Die kurdischen Kämpfer im Nordosten Syriens werfen der Türkei vor, Angriffe auf ihre Stützpunkte und Wohnhäuser nahe der Stadt Dscharablus geflogen zu haben. Die Armee habe auf einen Ort unter der Kontrolle der Demokratischen Kräfte Syriens (SDF) gefeuert, meldete auch die Syrische Beobachtungsstelle für Menschenrechte. Ein Sprecher der syrischen Kurdenpartei PYD bestätigte den Angriff. Die Türkei erklärte nur, sie habe dort "Terrorgruppen" attackiert.

Die Demokratischen Kräfte Syriens sind ein von der Kurdenmiliz YPG angeführtes Bündnis, das vor allem die Terrormiliz "Islamischer Staat" (IS) bekämpft. Unterstützt wird es dabei durch Luftangriffe der US-geführten internationalen Koalition.

Die Regierung in Ankara fordert, dass sich die Kurden aus der Region um Dscharablus auf ein Gebiet östlich des Flusses Euphrat zurückziehen. Die türkische Armee und syrische Rebellen hatten den Grenzort in der vergangenen Woche bei einer Bodenoffensive vom IS eingenommen. Die türkische Armee beschoss danach jedoch Stellungen der Kurden in Nordsyrien mit Artilleriegranaten. 

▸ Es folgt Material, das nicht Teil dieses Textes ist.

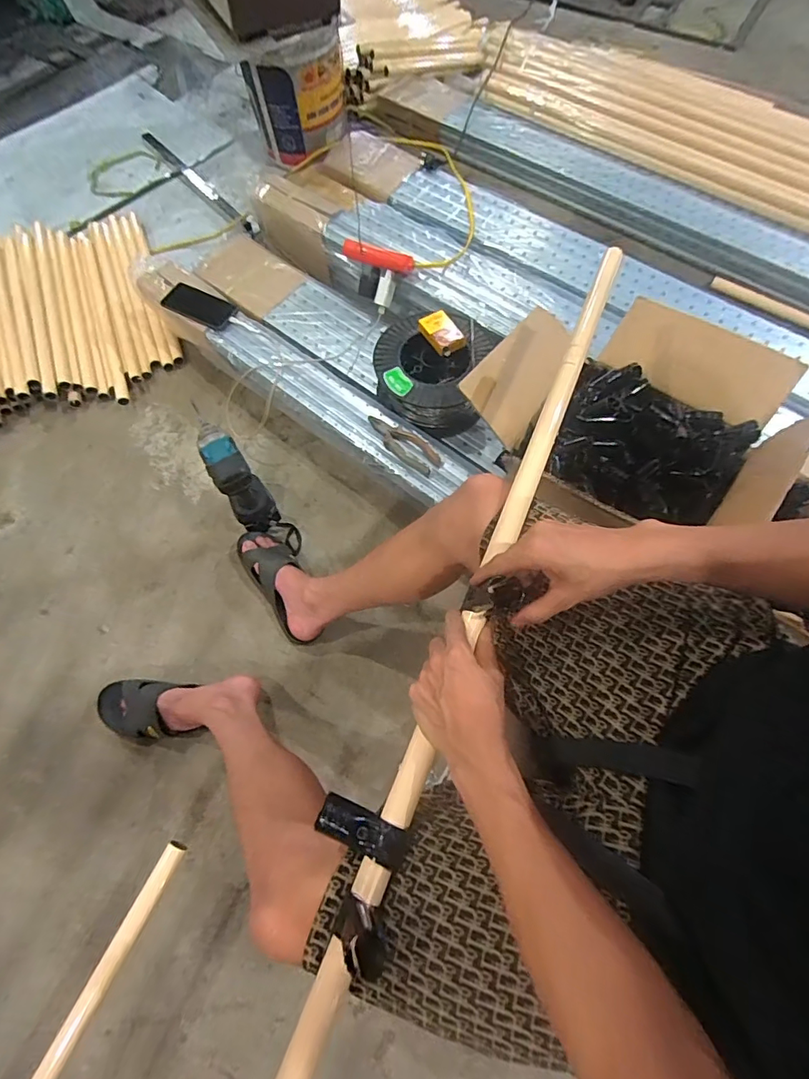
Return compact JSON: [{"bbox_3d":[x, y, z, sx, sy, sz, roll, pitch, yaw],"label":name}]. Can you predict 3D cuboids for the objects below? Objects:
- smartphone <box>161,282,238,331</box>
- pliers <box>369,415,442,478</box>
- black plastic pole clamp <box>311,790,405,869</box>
[{"bbox_3d":[-0.447,-0.511,1.069,0.176,0.015,0.085,27,69,12],"label":"smartphone"},{"bbox_3d":[-0.003,-0.180,0.917,0.164,0.012,0.057,35,71,15],"label":"pliers"},{"bbox_3d":[-0.036,0.259,0.436,0.081,0.024,0.032,23,68,11],"label":"black plastic pole clamp"}]

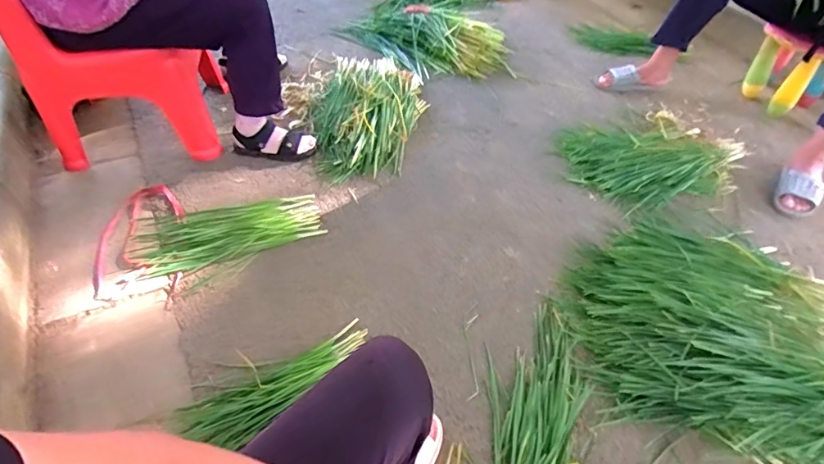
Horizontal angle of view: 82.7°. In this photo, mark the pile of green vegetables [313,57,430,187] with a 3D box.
[{"bbox_3d":[-0.135,-0.354,1.398,0.339,0.077,0.543,2,50,-1],"label":"pile of green vegetables"}]

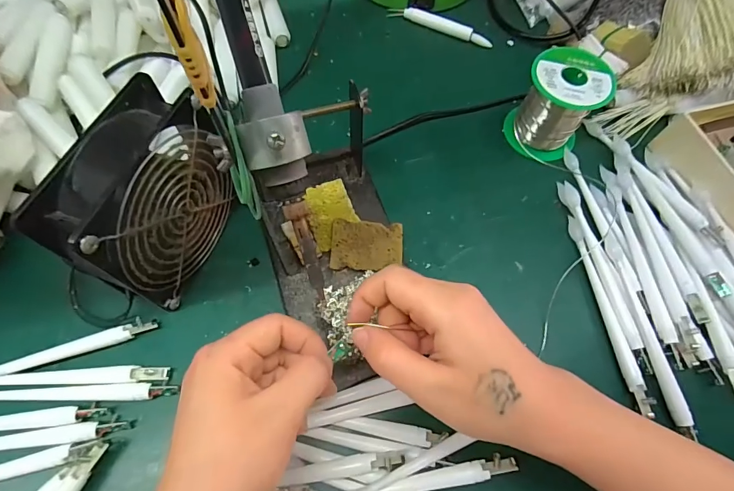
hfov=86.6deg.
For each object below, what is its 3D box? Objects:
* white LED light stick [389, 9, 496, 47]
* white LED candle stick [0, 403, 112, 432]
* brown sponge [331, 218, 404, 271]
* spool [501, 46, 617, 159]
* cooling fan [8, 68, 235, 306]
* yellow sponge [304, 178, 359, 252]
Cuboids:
[{"bbox_3d":[0.081,-0.244,0.430,0.117,0.011,0.013,20,66,6],"label":"white LED light stick"},{"bbox_3d":[-0.253,0.119,0.257,0.156,0.010,0.011,-5,66,-5],"label":"white LED candle stick"},{"bbox_3d":[0.000,0.001,0.307,0.055,0.012,0.039,3,66,-2],"label":"brown sponge"},{"bbox_3d":[0.171,-0.126,0.354,0.065,0.075,0.065,1,66,-2],"label":"spool"},{"bbox_3d":[-0.142,-0.024,0.261,0.044,0.119,0.110,24,67,8],"label":"cooling fan"},{"bbox_3d":[-0.029,-0.026,0.320,0.038,0.006,0.056,-18,68,-11],"label":"yellow sponge"}]

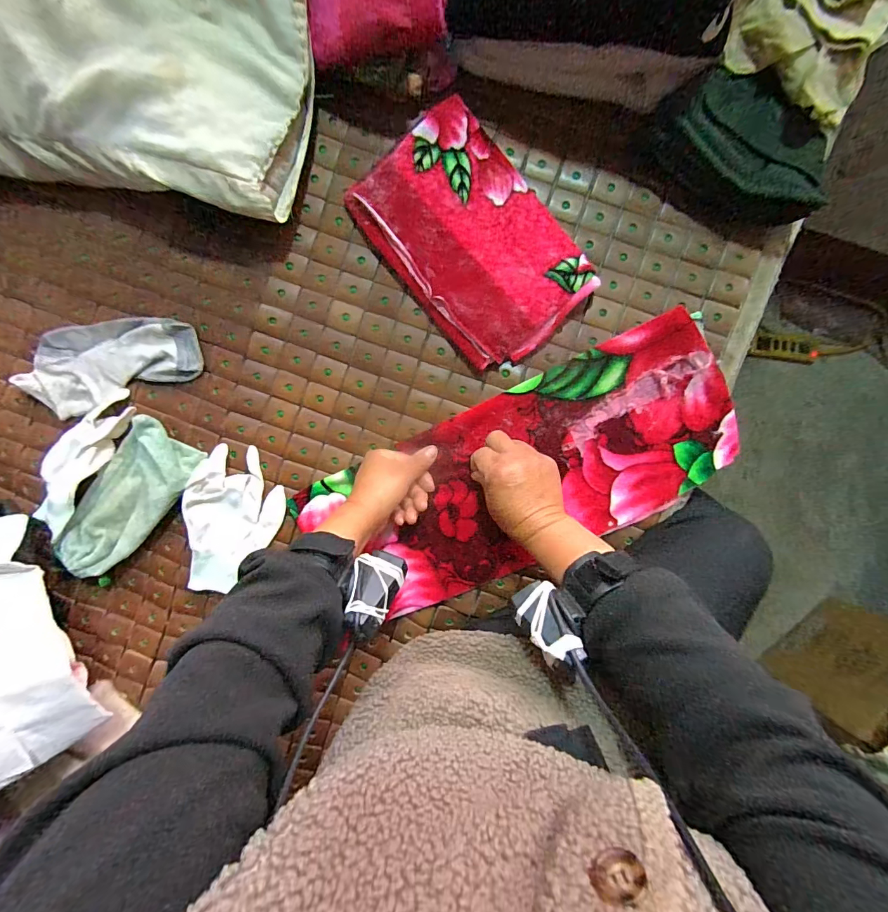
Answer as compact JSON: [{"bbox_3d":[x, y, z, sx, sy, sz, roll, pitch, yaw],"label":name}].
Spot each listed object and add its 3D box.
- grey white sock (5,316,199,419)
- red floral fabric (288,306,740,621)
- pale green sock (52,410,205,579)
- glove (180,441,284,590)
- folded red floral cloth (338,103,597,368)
[{"bbox_3d":[-0.378,-0.111,0.463,0.202,0.010,0.094,-16,92,4],"label":"grey white sock"},{"bbox_3d":[0.080,0.025,0.449,0.454,0.023,0.180,-27,92,6],"label":"red floral fabric"},{"bbox_3d":[-0.356,0.050,0.464,0.095,0.029,0.187,38,95,0],"label":"pale green sock"},{"bbox_3d":[-0.232,0.075,0.453,0.092,0.029,0.164,7,94,3],"label":"glove"},{"bbox_3d":[0.029,-0.216,0.422,0.150,0.031,0.235,-39,91,5],"label":"folded red floral cloth"}]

Die türkische Regierung will damit verhindern, dass die Kurden noch mehr Gebiete unter ihre Kontrolle bringen. Sie befürchtet Auswirkungen auf die kurdischen Autonomiebestrebungen im eigenen Land. Die Kurdenpartei PYD und die Miliz YPG sind eng mit der kurdischen Arbeiterpartei PKK verbunden, die von der Türkei als Terrororganisation eingestuft wird.

USA und Russland beschließen Schritte zur Waffenruhe

Die USA und Russland verständigten sich unterdessen grundsätzlich über Schritte zu einer Waffenruhe zwischen Anhängern des Regimes und der Rebellen, die sich in anderen Regionen Syriens gegenüberstehen. Besonders umkämpft ist dabei die nordsyrische Stadt Aleppo.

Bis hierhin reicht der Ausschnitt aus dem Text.